Vocab List - 9/6/2020 Flashcards
linguistic competence
The measure of how much someone understands the use and speak of a certain language.
linguistic performance
The ability to produce and comprehend sentences in a language.
performance error
Performance errors are errors made by learners when they are tired or hurried.
speech communication chain
The different forms in which a spoken message exists in its progress from the mind of the speaker to the mind of the listener.
speech communication chain steps
- Linguistic level
- Physiological level
- Acoustic level
- Physiological level
- Linguistic level
noise
This is when grammar or technical language is used that the receiver cannot understand, or cannot understand clearly and is normally the failure of the sender to communicate effectively.
lexicon
A language’s inventory of lexemes.
mental grammar
Generative grammar stored in the brain that allows a speaker to produce language that other speakers can understand
language variation
Changes in language due to various influences including, social, geographic, individual and group factors.
descriptive grammar
An approach to grammar that is concerned with reporting the usage of native speakers without reference to proposed norms of correctness or advocacy of rules based on such norms. This is most concerned with how you speak.
evidence that writing and language are not the same (list 4 reasons)
- Throughout history, almost everybody could speak but few could write.
- Writing is a method of language.
- Writing can be independent of language.
- Writing doesn’t convey messages in the way that spoken language does.
reasons some people believe writing to be superior to speech (list 3 reasons)

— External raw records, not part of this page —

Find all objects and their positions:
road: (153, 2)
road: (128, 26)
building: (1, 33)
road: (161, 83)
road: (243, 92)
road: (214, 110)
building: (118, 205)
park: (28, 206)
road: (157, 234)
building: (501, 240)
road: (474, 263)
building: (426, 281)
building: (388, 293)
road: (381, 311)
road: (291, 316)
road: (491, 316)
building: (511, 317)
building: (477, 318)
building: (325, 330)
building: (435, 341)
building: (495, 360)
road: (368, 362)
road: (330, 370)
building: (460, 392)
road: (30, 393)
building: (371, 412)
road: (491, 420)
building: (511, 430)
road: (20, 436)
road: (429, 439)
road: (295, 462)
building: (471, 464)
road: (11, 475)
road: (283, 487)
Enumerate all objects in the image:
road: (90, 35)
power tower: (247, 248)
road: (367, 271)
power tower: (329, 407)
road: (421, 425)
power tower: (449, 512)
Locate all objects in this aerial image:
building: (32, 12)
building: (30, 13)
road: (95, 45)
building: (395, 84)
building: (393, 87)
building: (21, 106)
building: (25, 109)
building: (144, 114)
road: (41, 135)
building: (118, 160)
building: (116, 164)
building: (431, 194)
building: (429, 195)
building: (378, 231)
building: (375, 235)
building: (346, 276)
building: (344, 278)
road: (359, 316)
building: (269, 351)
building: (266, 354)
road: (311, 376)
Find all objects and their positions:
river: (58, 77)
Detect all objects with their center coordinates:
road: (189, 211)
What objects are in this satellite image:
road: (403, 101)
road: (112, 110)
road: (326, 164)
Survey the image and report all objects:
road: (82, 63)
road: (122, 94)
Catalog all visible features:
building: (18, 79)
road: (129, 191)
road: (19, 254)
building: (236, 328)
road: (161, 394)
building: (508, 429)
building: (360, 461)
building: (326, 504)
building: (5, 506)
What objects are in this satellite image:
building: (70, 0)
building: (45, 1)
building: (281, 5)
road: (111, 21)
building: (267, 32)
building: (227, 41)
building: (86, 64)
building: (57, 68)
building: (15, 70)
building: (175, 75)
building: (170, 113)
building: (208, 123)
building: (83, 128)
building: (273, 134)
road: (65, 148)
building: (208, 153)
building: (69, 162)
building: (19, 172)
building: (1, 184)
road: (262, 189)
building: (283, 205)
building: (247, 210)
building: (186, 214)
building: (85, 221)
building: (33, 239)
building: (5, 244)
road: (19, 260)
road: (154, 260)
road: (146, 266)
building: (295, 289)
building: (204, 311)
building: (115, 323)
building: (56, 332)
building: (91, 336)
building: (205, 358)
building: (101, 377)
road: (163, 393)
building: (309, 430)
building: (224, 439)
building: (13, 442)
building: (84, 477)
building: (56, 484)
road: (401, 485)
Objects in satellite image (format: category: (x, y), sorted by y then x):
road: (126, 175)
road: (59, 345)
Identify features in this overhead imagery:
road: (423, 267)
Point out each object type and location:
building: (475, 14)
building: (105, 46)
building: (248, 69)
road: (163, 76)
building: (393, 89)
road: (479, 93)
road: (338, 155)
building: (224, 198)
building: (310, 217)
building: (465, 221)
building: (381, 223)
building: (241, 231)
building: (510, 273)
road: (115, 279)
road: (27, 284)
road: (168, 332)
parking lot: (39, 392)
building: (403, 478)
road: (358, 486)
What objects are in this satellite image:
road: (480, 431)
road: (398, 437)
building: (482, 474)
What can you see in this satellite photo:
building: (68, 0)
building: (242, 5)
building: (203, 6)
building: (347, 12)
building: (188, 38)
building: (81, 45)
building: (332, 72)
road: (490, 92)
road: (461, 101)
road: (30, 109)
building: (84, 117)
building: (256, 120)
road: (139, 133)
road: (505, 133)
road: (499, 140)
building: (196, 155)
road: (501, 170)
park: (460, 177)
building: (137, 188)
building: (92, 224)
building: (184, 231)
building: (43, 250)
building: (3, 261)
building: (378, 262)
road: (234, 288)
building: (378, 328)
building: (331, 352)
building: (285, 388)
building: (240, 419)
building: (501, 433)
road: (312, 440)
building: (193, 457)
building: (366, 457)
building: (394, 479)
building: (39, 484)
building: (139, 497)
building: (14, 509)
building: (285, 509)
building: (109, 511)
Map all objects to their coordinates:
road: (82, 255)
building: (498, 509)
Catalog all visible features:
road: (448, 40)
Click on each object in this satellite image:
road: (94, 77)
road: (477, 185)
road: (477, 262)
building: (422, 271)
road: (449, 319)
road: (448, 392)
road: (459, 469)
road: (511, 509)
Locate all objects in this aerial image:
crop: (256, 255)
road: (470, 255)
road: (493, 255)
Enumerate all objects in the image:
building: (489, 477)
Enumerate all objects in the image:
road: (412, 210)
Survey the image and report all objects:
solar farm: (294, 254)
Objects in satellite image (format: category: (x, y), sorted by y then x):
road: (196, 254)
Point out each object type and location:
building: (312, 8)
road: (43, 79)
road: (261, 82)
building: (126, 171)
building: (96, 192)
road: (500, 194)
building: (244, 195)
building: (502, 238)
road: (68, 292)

reasons some people believe writing to be superior to speech (list 3 reasons)
prescriptive grammar
A set of rules about language based on how people think language should be used. In a prescriptive grammar there is right and wrong language and it is focused on how you ought to speak.
prescribe
The attempt to establish rules defining preferred or correct use of language
Charles Hockett’s nine design features (necessary for a communication system to be considered a language) (list)
- Mode of Communication
- Semanticity
- Pragmatic function
- Interchangeability
- Cultural Transmission
- Arbitrariness
- Discreteness
- Displacement
- Productivity
mode of communication
The medium or channel through which communicative intent is expressed.
semanticity
A fixed relationship between a signal and a meaning.
pragmatic function
The meaning a speaker wishes to convey to the person they are speaking to (the receiver).
interchangeability
The speaker can both receive and broadcast the same signal.
cultural transmission
The process of learning and teaching, characterised by the transmission of a behaviour from one organism to another by physical demonstration such that between human beings.
arbitrariness
There is no necessary connection between the form of the signal and the thing being referred to.
linguistic sign
Any unit of language (morpheme, word, phrase, or sentence) used to designate objects or phenomena of reality which are bilateral; they consist of a signifier, made up of speech sounds (more precisely, phonemes), and a signified, created by the linguistic sign’s sense content.
convention
A principle or norm that has been adopted by a person or linguistic community about how to use, and therefore what the meaning is, of a specific term.
nonarbitrariness
There is a necessary connection between the form of the signal and the thing being referred to.
iconic
Iconicity is a relationship of resemblance or similarity between the two aspects of a sign: its form and its meaning.
onomatopoeia
The formation of a word from a sound associated with what is named.
conventionalized
Represented in a traditional or conventional way.
sound symbolism
The apparent association between particular sound sequences and particular meanings in speech.
discreteness
The idea that linguistic representation can be broken down individually into separate, small and distinct units after which they can be combined with other similar units to create new representations.
displacement
A characteristic of language that allows users to talk about things and events other than those occurring in the here and now.
productivity
The degree to which native speakers use a particular grammatical process, especially in word formation. There is an ability to produce infinite numbers of different messages by combining the elements differently.
modality
Linguistic devices that indicate the degree to which an observation is possible, probable, likely, certain, permitted, or prohibited
myths about signed languages (list 4)
- Sign language is universal
- Sign language only uses your hands
- American Sign Language is based on English.
- Sign language was invented by hearing people.
differences between codes and languages (list 4)
- Codes assign letters or numbers as identifiers for language.
- Language assigns meaning to speech for all to understand whereas codes are meant to be arbitrary.
- Codes do not represent meaning, they simply either facilitate or obscure the transfer of the meaning.
- Code allows for signs to be created whereas language assigns meaning to sounds.